TEXT FOR ANALYSIS:
A core component of the Foreman Grill’s advertising pitch had to do with its claim of possessing advantageous fat-eliminating, taste-preserving properties. To this claim, I have to ask a couple of essential questions — for starters, compared to what? When you place a burger, steak or any other piece of meat on the grate of an outdoor grill, where does the fat and moisture go? Obviously, it slips between the grill rods and into the charcoal and flame that’s engaged in the cooking of the meat. 

It was a brilliant tactic by the Foreman Grill’s marketing team to turn a negative into a positive; they told the rubes watching the infomercial that the dripping of unsightly fat into a collection tray — which is a requirement to prevent an accumulation of grossness within the grill itself — is somehow a demonstration of the grill’s matchless health benefits over and above similar outdoor cooking methods that require less post-meal cleanup.

The other thing is, fat isn’t fundamentally unhealthy. If anything, it’s downright essential. Case in point: If you don’t ingest fat, your body can’t properly transport vitamins A, D, E and K into your bloodstream. Granted, you aren’t required to get your fat from the cooked remains of a dead animal, but treating dietary fat like it’s our mortal enemy is an unfortunate feature from an era when companies told us that we couldn’t become overweight if we didn’t eat fat, and siphoned the dietary fat out of some of our favorite foodstuffs and replaced it with sugar — the true culprit behind the majority of Americans’ unprecedented collective weight gain.

The Fresh-Juice-Can’t-Be-Bad Cash Grab: Jack LaLanne’s Power Juicer

It’s possible that no infomercial is saturated with worse misdirection than the one for Jack LaLanne’s Power Juicer. There’s a general presumption within the infomercial that fresh fruits and vegetables are inherently healthy, and that if a few are good, more of them must be great. This infomercial preys on a false premise laid by the USDA’s recommendation for fruit and vegetable consumption, and the presumption that your body treats the juice of an apple in exactly the same way that it would treat a whole apple.

WHAT IS NEEDED:
Rewrite the paragraph of the infomercial text that begins "The other thing is, fat isn't fundamentally unhealthy" as a short bulleted list of its main points.

EXTRACTED RECORDS:
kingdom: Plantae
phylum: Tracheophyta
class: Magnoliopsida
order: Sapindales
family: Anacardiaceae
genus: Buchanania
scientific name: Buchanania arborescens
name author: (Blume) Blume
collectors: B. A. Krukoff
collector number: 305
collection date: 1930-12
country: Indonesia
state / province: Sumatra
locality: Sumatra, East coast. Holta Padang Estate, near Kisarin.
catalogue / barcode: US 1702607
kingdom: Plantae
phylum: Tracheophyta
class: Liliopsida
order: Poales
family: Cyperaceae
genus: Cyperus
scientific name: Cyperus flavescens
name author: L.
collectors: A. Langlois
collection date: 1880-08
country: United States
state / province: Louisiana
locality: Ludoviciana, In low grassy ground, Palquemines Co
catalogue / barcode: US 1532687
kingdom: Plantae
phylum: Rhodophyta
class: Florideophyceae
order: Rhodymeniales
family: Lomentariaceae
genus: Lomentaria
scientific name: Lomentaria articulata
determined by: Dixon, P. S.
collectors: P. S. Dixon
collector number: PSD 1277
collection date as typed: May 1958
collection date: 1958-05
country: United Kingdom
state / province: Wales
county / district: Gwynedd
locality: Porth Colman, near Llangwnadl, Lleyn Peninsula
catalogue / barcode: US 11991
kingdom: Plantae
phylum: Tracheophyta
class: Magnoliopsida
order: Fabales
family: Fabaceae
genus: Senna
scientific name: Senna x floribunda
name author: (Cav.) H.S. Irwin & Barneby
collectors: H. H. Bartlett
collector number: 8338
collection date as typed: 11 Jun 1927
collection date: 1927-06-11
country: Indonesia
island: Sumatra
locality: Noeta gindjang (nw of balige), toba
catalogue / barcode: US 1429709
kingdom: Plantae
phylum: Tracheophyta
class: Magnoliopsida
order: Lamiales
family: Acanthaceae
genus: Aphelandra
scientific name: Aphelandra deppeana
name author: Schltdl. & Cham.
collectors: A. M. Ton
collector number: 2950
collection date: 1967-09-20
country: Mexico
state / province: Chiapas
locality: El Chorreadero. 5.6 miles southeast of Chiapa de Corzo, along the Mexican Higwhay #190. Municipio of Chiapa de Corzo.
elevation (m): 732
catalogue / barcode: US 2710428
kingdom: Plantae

SOLUTION TO THIS PROBLEM:
- Fat is not fundamentally unhealthy; it is essential.
- Without eating fat, the body cannot properly transport vitamins A, D, E and K into the bloodstream.
- Dietary fat does not have to come from cooked animal remains.
- Treating dietary fat as a mortal enemy comes from an era when companies said people could not become overweight if they didn't eat fat.
- Those companies took the fat out of popular foods and replaced it with sugar, which the text calls the true culprit behind most Americans' unprecedented collective weight gain.